One solution to these sorts of problems is to consider alternative outcomes. I am not referring to the wishful thinking of “If only we bought Amazon at $9 and Bitcoin at 50 cents.” Rather, it is imagining scenarios where small changes might produce very different outcomes. I refer to the counterfactual, a very useful tool for investors, gamblers — indeed, to anyone trying to analyze events with uncertain outcomes.

The term itself was coined by Nelson Goodman in his article “The Problem of Counterfactual Conditionals.” But the idea has been around for a long time. Air Force Colonel John Boyd, who helped change the art of air warfare, said “If you want to understand something, take it to the extremes or examine its opposites.” Berkshire Hathaway’s Charles Munger famously said “Think forwards and backwards — invert, always invert.” (Though Munger lifted that phrase from Carl Gustav Jacob Jacobi, the great 19th-century Prussian mathematician, he is often credited with the maxim.)

How can we use the counterfactual to help us solve investment or other thorny problems? Let’s consider a few examples of counterfactuals to see what light they might shed. I used the technique around the idea of U.S. government bailouts:

— What if General Motors and Chrysler hadn’t been bailed out?
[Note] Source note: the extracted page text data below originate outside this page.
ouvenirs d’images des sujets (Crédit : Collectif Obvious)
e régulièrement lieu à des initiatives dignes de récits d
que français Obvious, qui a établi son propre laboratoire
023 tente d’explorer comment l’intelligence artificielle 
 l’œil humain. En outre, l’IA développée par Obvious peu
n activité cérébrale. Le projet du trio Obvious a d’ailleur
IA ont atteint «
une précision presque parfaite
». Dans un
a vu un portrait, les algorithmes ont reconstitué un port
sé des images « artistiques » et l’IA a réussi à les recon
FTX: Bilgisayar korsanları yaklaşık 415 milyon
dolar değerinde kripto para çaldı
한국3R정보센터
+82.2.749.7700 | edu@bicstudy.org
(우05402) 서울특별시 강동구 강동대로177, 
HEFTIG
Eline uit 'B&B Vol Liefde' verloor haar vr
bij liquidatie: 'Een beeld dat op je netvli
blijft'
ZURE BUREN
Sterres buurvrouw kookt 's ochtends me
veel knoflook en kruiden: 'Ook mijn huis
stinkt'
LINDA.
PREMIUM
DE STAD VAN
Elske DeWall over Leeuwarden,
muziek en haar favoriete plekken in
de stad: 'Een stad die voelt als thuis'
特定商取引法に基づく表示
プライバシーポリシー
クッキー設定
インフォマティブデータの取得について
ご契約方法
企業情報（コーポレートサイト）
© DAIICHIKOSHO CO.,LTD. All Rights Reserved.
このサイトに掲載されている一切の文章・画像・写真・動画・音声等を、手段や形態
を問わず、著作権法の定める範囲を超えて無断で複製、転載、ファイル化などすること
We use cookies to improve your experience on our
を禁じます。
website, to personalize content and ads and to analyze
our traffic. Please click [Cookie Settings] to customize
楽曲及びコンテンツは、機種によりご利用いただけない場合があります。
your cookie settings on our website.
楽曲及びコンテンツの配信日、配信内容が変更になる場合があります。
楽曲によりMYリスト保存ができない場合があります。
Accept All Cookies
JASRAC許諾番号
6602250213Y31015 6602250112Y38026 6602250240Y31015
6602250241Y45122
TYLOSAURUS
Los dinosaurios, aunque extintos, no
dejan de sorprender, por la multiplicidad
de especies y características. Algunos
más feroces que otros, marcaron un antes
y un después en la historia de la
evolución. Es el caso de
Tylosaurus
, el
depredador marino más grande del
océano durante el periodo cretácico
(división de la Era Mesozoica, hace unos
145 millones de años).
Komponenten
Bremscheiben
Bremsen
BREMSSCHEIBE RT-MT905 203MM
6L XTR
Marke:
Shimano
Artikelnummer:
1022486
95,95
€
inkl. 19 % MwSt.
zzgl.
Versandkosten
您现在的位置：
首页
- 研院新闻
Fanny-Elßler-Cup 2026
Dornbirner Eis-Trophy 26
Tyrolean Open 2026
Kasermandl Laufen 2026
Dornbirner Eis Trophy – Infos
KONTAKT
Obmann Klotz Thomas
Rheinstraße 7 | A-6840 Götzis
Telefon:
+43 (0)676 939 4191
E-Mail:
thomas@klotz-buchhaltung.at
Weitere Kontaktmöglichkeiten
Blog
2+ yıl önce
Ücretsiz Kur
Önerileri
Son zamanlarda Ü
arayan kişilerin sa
— What if JPMorgan Chase hadn’t received guarantees for $29 billion of Bear Stearns Cos.’s liabilities?

— What if Citigroup Inc. and Bank of America Corp. had been put into bankruptcy?

— What if American International Group Inc.’s counterparties hadn’t been made whole by the federal government?

There is a persuasive case to be made that under alternative scenarios there might have been more pain short term, but healthier economic and political outcomes over the long term.